Example**:**CASE [Region] WHEN ‘West’ THEN 1 WHEN ‘East’ THEN 2 ELSE 3 END

- ELSE & IF, THEN: This function tests a series of inputs returning the THEN value for the first expression that fulfills your IF condition.

Syntax**:**IF <expr1> THEN <then> ELSE <else> END

Example: IF [Profit] > 0 THEN ‘Profit’ ELSE ‘Loss’ END

- ELSEIF: This function tests a series of inputs returning the THEN value for the first expression that fulfills your ESLEIF condition.

Syntax: IF <expr1> THEN <then> [ELSEIF <expr2> THEN <then2>…] ELSE <else> END

Example: IF [Profit] > 0 THEN ‘Profit’ ELSEIF [Profit] = 0 THEN ‘No Profit No Loss’ ELSE ‘Loss’ END

- END: This function ends with an expression.

Syntax: IF <expr1> THEN <then> [ELSEIF <expr2> THEN <then2>…] ELSE <else> END

Example: IF [Profit] > 0 THEN ‘Profit’ ELSEIF [Profit] = 0 THEN ‘No Profit No Loss’ ELSE ‘Loss’ END

- IFNULL: This function returns expr1, not NULL, else returns expr2.

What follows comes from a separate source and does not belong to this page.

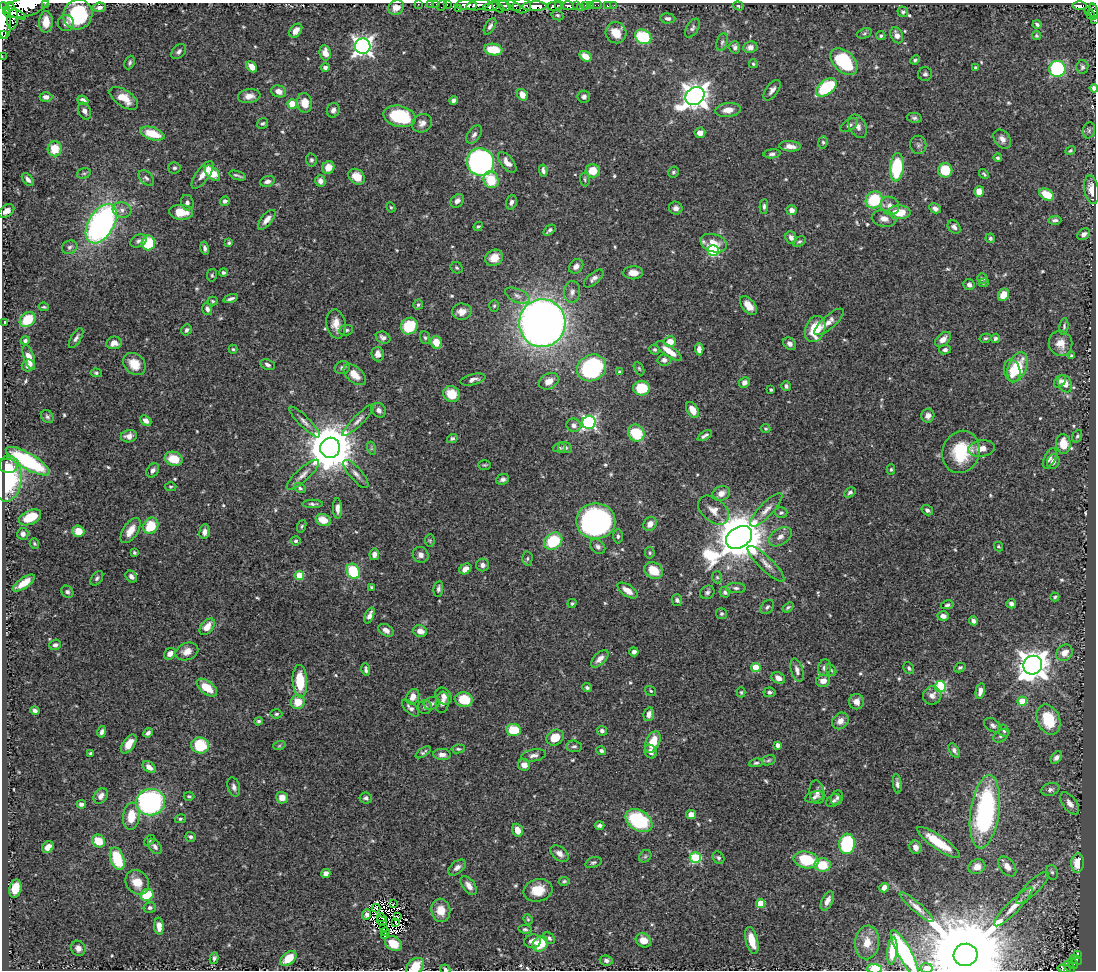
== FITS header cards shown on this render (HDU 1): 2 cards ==
NAXIS1  =                 1094
NAXIS2  =                  968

Syntax: IFNULL (expr1, expr2)

Example: IFNULL ([Profit], 0)

- IIF: This function checks whether a condition is fulfilled, it returns a value if the condition is TRUE, another if FALSE, and a third value or NULL if unknown.

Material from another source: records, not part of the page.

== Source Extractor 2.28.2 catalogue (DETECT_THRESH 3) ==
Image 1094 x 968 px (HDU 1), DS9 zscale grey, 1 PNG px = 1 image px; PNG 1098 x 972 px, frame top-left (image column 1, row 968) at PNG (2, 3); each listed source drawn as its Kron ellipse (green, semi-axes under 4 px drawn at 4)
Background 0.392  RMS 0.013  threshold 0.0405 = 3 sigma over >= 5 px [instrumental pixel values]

Syntax: IIF (test, then, else, [unknown])

Example: IIF ([Profit] > 0, ‘Profit’, ‘Loss’, 0)

- ISDATE: This function returns true if a given string is a valid date.

Syntax: ISDATE (String)

Example: ISDATE (“2004-04-15”) = True

- ISNULL: This function returns true if a given expression contains valid data.

Syntax: ISNULL (expression)

Example: ISNULL ([Profit])

- NOT: This function performs logical NOT on given expression.

Syntax: IF NOT <expr1> THEN <then> END

Example: IF NOT [Profit] > 0 THEN “No Profit” END

- OR: This function performs logical OR on two expressions. Returns true if the condition is valid.

Syntax: IF <expr1> OR <expr2> THEN <then> END

Example: IF [Profit] < 0 OR [Profit] = 0 THEN “Needs Improvement” END

- WHEN: This function finds the first specified value that fulfills the condition and returns the corresponding return.

Syntax: CASE <expr> WHEN <Value1> THEN <return1> … [ELSE <else>] END

Example: CASE [RomanNumberals] WHEN ‘I’ THEN 1 WHEN ‘II’ THEN 2 ELSE 3 END

- ZN: It will return the given expression if it is not NULL, else returns zero.